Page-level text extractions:

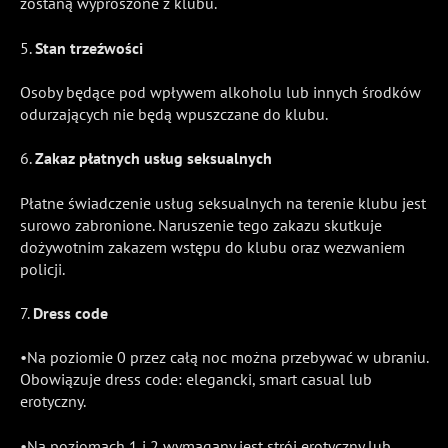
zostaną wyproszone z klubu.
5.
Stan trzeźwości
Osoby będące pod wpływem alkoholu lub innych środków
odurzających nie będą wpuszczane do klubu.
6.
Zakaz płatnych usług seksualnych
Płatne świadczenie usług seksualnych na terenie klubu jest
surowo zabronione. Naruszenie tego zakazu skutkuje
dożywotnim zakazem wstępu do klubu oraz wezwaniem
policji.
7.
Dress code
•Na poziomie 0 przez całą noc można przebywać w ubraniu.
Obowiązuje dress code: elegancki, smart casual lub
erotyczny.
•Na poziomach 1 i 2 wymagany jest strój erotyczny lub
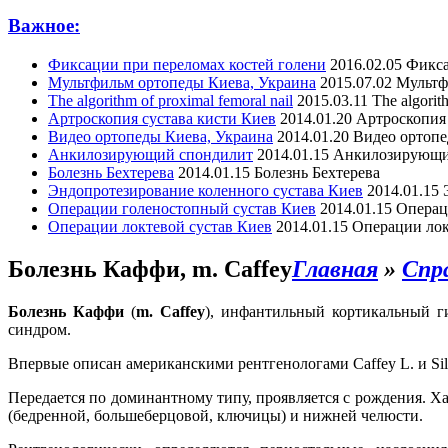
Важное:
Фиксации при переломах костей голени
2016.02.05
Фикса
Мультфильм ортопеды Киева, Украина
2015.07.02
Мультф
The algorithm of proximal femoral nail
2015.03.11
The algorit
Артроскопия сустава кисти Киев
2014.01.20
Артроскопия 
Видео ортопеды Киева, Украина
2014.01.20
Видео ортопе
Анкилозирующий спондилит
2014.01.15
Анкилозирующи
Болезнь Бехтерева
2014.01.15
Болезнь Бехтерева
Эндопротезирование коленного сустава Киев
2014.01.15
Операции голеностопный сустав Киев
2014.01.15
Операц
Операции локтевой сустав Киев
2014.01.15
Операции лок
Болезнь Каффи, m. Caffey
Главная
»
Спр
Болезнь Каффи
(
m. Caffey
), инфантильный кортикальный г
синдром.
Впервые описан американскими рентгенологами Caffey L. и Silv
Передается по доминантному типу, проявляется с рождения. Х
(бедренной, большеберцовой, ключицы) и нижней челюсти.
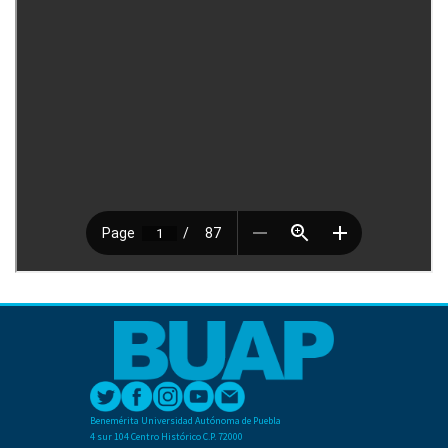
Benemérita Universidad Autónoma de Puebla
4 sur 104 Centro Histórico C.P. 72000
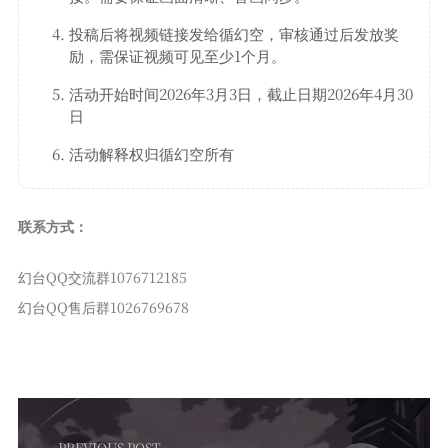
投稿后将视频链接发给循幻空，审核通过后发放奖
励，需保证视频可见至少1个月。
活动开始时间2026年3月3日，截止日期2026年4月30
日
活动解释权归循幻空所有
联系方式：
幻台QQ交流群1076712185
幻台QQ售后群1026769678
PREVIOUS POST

* * *

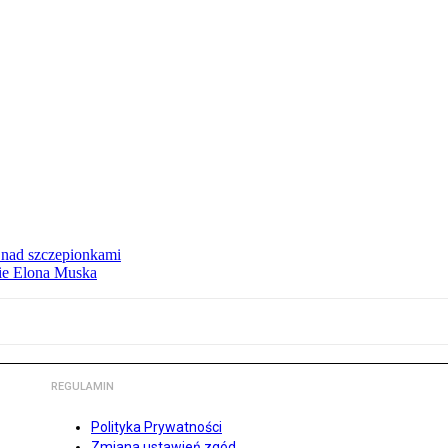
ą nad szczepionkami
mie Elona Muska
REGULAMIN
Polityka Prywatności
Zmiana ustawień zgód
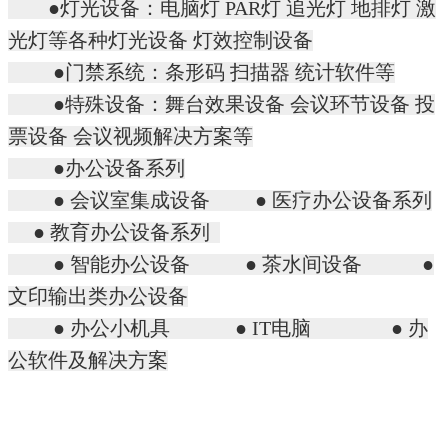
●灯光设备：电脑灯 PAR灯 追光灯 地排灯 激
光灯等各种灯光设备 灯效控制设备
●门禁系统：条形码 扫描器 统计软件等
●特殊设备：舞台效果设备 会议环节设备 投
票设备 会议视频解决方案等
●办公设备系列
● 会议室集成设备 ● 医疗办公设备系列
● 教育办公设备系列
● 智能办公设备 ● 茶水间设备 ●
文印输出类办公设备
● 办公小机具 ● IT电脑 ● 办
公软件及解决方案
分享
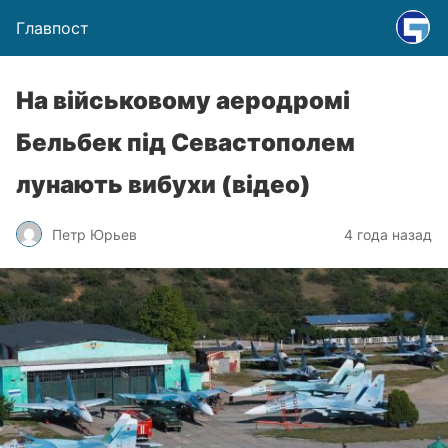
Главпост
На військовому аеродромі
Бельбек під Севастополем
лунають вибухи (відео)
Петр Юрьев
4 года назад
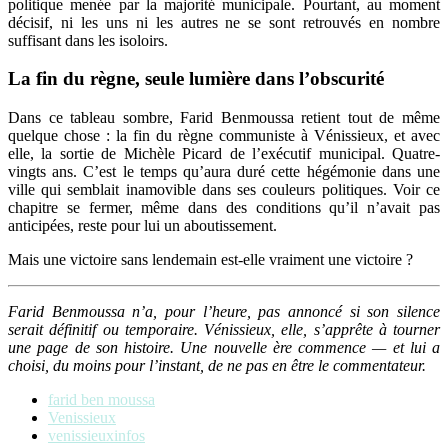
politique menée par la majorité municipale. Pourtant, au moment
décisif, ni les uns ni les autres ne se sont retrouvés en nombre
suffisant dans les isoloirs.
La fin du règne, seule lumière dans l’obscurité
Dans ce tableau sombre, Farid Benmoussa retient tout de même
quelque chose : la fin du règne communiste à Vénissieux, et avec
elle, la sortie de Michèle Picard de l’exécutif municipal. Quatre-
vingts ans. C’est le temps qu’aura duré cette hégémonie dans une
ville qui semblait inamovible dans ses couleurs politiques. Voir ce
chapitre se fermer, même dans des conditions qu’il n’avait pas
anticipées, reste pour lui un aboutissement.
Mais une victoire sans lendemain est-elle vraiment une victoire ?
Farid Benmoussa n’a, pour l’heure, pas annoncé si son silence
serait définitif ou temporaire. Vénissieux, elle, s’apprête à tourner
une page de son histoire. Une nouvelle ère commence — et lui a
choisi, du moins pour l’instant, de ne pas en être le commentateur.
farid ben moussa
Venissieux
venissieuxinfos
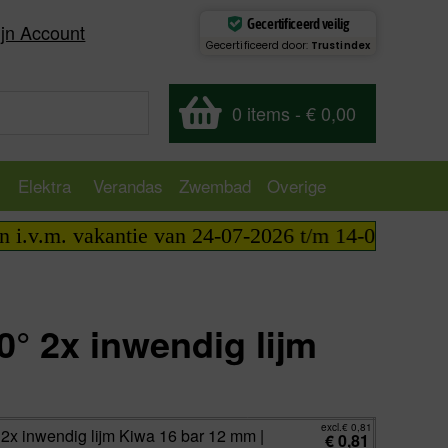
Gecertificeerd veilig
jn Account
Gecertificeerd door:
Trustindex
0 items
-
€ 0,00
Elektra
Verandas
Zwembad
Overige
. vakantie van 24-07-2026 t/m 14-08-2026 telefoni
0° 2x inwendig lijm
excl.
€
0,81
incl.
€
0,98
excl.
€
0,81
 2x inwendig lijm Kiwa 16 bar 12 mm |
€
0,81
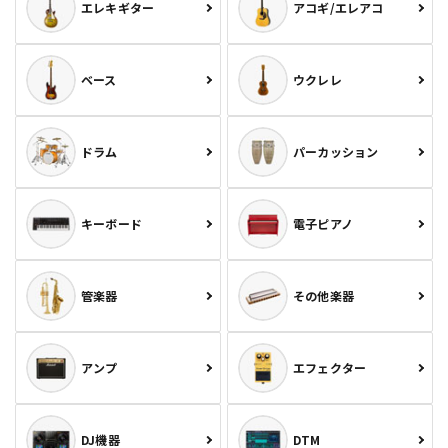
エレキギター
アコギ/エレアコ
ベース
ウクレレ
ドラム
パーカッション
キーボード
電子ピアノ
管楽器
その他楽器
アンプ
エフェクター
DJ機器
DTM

* * *

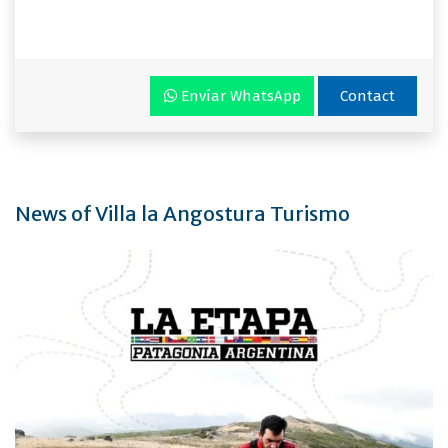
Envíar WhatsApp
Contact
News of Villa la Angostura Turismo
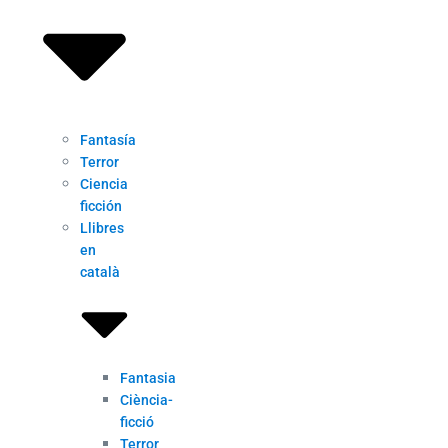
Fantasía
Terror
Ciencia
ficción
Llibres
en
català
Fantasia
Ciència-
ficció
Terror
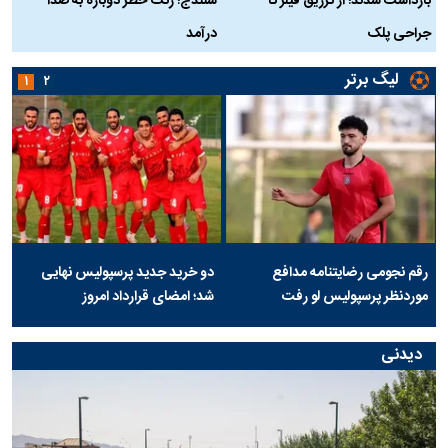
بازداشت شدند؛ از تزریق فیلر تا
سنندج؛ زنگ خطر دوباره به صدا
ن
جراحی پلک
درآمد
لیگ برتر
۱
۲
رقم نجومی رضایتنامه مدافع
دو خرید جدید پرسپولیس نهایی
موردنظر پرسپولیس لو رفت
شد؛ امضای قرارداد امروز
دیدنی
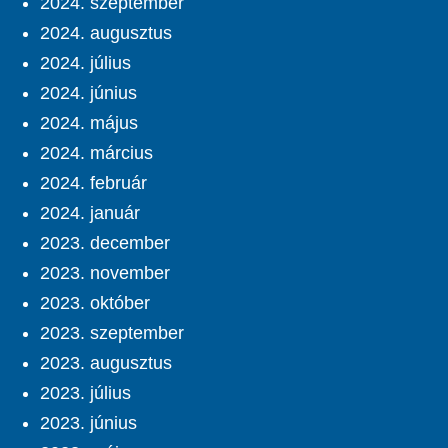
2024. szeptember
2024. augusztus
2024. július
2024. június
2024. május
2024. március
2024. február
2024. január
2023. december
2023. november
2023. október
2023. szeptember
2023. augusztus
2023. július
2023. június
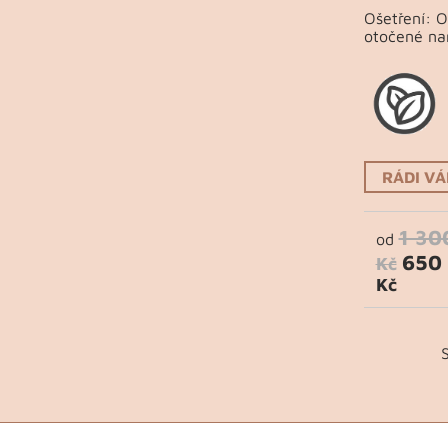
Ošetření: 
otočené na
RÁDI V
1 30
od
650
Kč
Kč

> WORK TASK: A clean copy is needed of the lines above from the one with "Zmiana ustawień zgód" up to and including the one with "décisif, ni les". Please set it down exactly, with no pictures.

> TASK RESPONSE:
Zmiana ustawień zgód
●灯光设备：电脑灯 PAR灯 追光灯 地排灯 激
光灯等各种灯光设备 灯效控制设备
●门禁系统：条形码 扫描器 统计软件等
●特殊设备：舞台效果设备 会议环节设备 投
票设备 会议视频解决方案等
●办公设备系列
● 会议室集成设备 ● 医疗办公设备系列
● 教育办公设备系列
● 智能办公设备 ● 茶水间设备 ●
文印输出类办公设备
● 办公小机具 ● IT电脑 ● 办
公软件及解决方案
分享
Главпост
На військовому аеродромі
Бельбек під Севастополем
лунають вибухи (відео)
Петр Юрьев
4 года назад
politique menée par la majorité municipale. Pourtant, au moment
décisif, ni les uns ni les autres ne se sont retrouvés en nombre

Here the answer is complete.